┌──

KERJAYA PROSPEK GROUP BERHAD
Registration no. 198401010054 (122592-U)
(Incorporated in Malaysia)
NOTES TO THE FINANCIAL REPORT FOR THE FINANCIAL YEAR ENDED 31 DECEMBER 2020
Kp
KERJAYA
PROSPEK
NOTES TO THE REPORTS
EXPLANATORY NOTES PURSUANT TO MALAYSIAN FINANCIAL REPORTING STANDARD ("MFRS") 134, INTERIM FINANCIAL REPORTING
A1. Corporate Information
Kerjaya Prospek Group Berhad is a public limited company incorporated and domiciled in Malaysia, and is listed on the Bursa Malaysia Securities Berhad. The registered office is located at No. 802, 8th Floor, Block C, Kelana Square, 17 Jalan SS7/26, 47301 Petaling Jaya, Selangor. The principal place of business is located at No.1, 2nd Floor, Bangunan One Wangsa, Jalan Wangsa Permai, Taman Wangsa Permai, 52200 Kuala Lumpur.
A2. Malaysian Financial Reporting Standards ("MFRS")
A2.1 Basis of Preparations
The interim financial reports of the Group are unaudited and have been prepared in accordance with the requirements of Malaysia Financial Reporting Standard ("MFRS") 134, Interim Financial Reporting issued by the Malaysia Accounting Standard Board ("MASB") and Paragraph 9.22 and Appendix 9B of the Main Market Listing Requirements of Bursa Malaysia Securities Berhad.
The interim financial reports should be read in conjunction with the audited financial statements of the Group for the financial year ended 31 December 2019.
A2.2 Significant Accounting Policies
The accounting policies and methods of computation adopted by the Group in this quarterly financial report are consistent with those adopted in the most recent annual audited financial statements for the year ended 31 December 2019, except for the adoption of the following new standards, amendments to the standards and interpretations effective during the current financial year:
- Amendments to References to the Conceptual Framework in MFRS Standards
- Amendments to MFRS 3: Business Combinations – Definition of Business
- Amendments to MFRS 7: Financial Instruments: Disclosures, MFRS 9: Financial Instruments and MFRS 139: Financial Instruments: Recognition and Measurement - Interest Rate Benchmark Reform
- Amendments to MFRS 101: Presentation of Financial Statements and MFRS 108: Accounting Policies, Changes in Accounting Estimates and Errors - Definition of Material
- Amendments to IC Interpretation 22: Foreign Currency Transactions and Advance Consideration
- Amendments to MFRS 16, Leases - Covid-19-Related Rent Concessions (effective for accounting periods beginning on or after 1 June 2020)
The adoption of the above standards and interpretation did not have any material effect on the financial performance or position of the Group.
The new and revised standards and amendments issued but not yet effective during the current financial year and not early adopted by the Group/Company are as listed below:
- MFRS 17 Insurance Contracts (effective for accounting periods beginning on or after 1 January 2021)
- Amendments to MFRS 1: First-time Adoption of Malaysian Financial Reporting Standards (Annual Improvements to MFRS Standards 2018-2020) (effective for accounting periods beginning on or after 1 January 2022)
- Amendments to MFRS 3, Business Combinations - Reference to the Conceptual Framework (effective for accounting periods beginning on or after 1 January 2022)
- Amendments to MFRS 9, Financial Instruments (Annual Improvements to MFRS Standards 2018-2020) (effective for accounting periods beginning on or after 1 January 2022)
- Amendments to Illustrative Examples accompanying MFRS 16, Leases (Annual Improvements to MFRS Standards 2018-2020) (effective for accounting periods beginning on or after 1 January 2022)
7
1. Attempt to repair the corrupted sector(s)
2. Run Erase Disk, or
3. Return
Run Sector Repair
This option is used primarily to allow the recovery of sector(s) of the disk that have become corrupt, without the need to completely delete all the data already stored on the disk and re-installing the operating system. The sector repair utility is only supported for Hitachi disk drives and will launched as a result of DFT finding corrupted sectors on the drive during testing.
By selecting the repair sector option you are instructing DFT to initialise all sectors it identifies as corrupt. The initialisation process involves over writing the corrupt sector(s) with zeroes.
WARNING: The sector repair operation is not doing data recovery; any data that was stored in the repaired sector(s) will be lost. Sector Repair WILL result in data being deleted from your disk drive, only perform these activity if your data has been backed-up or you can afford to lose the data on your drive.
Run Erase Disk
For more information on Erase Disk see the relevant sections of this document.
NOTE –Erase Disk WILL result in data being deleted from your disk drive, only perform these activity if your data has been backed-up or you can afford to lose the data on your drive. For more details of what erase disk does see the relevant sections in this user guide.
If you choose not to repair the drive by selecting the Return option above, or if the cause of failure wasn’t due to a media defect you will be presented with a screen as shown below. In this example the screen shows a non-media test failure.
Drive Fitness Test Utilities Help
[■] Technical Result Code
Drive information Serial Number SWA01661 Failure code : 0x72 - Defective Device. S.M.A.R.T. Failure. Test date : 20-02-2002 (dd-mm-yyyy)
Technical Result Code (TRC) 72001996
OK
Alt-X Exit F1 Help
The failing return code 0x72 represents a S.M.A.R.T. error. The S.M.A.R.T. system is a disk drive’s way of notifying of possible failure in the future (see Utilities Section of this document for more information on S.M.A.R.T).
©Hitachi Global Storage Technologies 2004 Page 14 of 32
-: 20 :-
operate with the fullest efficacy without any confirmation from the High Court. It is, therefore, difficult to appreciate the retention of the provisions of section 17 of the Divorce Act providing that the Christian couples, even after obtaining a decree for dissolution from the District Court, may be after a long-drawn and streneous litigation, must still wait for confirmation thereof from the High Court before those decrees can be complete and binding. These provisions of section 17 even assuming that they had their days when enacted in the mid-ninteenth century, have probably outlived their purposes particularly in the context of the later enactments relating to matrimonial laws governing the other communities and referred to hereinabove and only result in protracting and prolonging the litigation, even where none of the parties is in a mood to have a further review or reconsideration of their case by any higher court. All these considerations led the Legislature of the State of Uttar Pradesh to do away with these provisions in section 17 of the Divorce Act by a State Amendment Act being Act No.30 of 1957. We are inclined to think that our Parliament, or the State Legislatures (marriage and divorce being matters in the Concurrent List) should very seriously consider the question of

└──

Your answer should consist of every record, printed exactly as given.

KERJAYA PROSPEK GROUP BERHAD
Registration no. 198401010054 (122592-U)
(Incorporated in Malaysia)
NOTES TO THE FINANCIAL REPORT FOR THE FINANCIAL YEAR ENDED 31 DECEMBER 2020
Kp
KERJAYA
PROSPEK
NOTES TO THE REPORTS
EXPLANATORY NOTES PURSUANT TO MALAYSIAN FINANCIAL REPORTING STANDARD ("MFRS") 134, INTERIM FINANCIAL REPORTING
A1. Corporate Information
Kerjaya Prospek Group Berhad is a public limited company incorporated and domiciled in Malaysia, and is listed on the Bursa Malaysia Securities Berhad. The registered office is located at No. 802, 8th Floor, Block C, Kelana Square, 17 Jalan SS7/26, 47301 Petaling Jaya, Selangor. The principal place of business is located at No.1, 2nd Floor, Bangunan One Wangsa, Jalan Wangsa Permai, Taman Wangsa Permai, 52200 Kuala Lumpur.
A2. Malaysian Financial Reporting Standards ("MFRS")
A2.1 Basis of Preparations
The interim financial reports of the Group are unaudited and have been prepared in accordance with the requirements of Malaysia Financial Reporting Standard ("MFRS") 134, Interim Financial Reporting issued by the Malaysia Accounting Standard Board ("MASB") and Paragraph 9.22 and Appendix 9B of the Main Market Listing Requirements of Bursa Malaysia Securities Berhad.
The interim financial reports should be read in conjunction with the audited financial statements of the Group for the financial year ended 31 December 2019.
A2.2 Significant Accounting Policies
The accounting policies and methods of computation adopted by the Group in this quarterly financial report are consistent with those adopted in the most recent annual audited financial statements for the year ended 31 December 2019, except for the adoption of the following new standards, amendments to the standards and interpretations effective during the current financial year:
- Amendments to References to the Conceptual Framework in MFRS Standards
- Amendments to MFRS 3: Business Combinations – Definition of Business
- Amendments to MFRS 7: Financial Instruments: Disclosures, MFRS 9: Financial Instruments and MFRS 139: Financial Instruments: Recognition and Measurement - Interest Rate Benchmark Reform
- Amendments to MFRS 101: Presentation of Financial Statements and MFRS 108: Accounting Policies, Changes in Accounting Estimates and Errors - Definition of Material
- Amendments to IC Interpretation 22: Foreign Currency Transactions and Advance Consideration
- Amendments to MFRS 16, Leases - Covid-19-Related Rent Concessions (effective for accounting periods beginning on or after 1 June 2020)
The adoption of the above standards and interpretation did not have any material effect on the financial performance or position of the Group.
The new and revised standards and amendments issued but not yet effective during the current financial year and not early adopted by the Group/Company are as listed below:
- MFRS 17 Insurance Contracts (effective for accounting periods beginning on or after 1 January 2021)
- Amendments to MFRS 1: First-time Adoption of Malaysian Financial Reporting Standards (Annual Improvements to MFRS Standards 2018-2020) (effective for accounting periods beginning on or after 1 January 2022)
- Amendments to MFRS 3, Business Combinations - Reference to the Conceptual Framework (effective for accounting periods beginning on or after 1 January 2022)
- Amendments to MFRS 9, Financial Instruments (Annual Improvements to MFRS Standards 2018-2020) (effective for accounting periods beginning on or after 1 January 2022)
- Amendments to Illustrative Examples accompanying MFRS 16, Leases (Annual Improvements to MFRS Standards 2018-2020) (effective for accounting periods beginning on or after 1 January 2022)
7
1. Attempt to repair the corrupted sector(s)
2. Run Erase Disk, or
3. Return
Run Sector Repair
This option is used primarily to allow the recovery of sector(s) of the disk that have become corrupt, without the need to completely delete all the data already stored on the disk and re-installing the operating system. The sector repair utility is only supported for Hitachi disk drives and will launched as a result of DFT finding corrupted sectors on the drive during testing.
By selecting the repair sector option you are instructing DFT to initialise all sectors it identifies as corrupt. The initialisation process involves over writing the corrupt sector(s) with zeroes.
WARNING: The sector repair operation is not doing data recovery; any data that was stored in the repaired sector(s) will be lost. Sector Repair WILL result in data being deleted from your disk drive, only perform these activity if your data has been backed-up or you can afford to lose the data on your drive.
Run Erase Disk
For more information on Erase Disk see the relevant sections of this document.
NOTE –Erase Disk WILL result in data being deleted from your disk drive, only perform these activity if your data has been backed-up or you can afford to lose the data on your drive. For more details of what erase disk does see the relevant sections in this user guide.
If you choose not to repair the drive by selecting the Return option above, or if the cause of failure wasn’t due to a media defect you will be presented with a screen as shown below. In this example the screen shows a non-media test failure.
Drive Fitness Test Utilities Help
[■] Technical Result Code
Drive information Serial Number SWA01661 Failure code : 0x72 - Defective Device. S.M.A.R.T. Failure. Test date : 20-02-2002 (dd-mm-yyyy)
Technical Result Code (TRC) 72001996
OK
Alt-X Exit F1 Help
The failing return code 0x72 represents a S.M.A.R.T. error. The S.M.A.R.T. system is a disk drive’s way of notifying of possible failure in the future (see Utilities Section of this document for more information on S.M.A.R.T).
©Hitachi Global Storage Technologies 2004 Page 14 of 32
-: 20 :-
operate with the fullest efficacy without any confirmation from the High Court. It is, therefore, difficult to appreciate the retention of the provisions of section 17 of the Divorce Act providing that the Christian couples, even after obtaining a decree for dissolution from the District Court, may be after a long-drawn and streneous litigation, must still wait for confirmation thereof from the High Court before those decrees can be complete and binding. These provisions of section 17 even assuming that they had their days when enacted in the mid-ninteenth century, have probably outlived their purposes particularly in the context of the later enactments relating to matrimonial laws governing the other communities and referred to hereinabove and only result in protracting and prolonging the litigation, even where none of the parties is in a mood to have a further review or reconsideration of their case by any higher court. All these considerations led the Legislature of the State of Uttar Pradesh to do away with these provisions in section 17 of the Divorce Act by a State Amendment Act being Act No.30 of 1957. We are inclined to think that our Parliament, or the State Legislatures (marriage and divorce being matters in the Concurrent List) should very seriously consider the question of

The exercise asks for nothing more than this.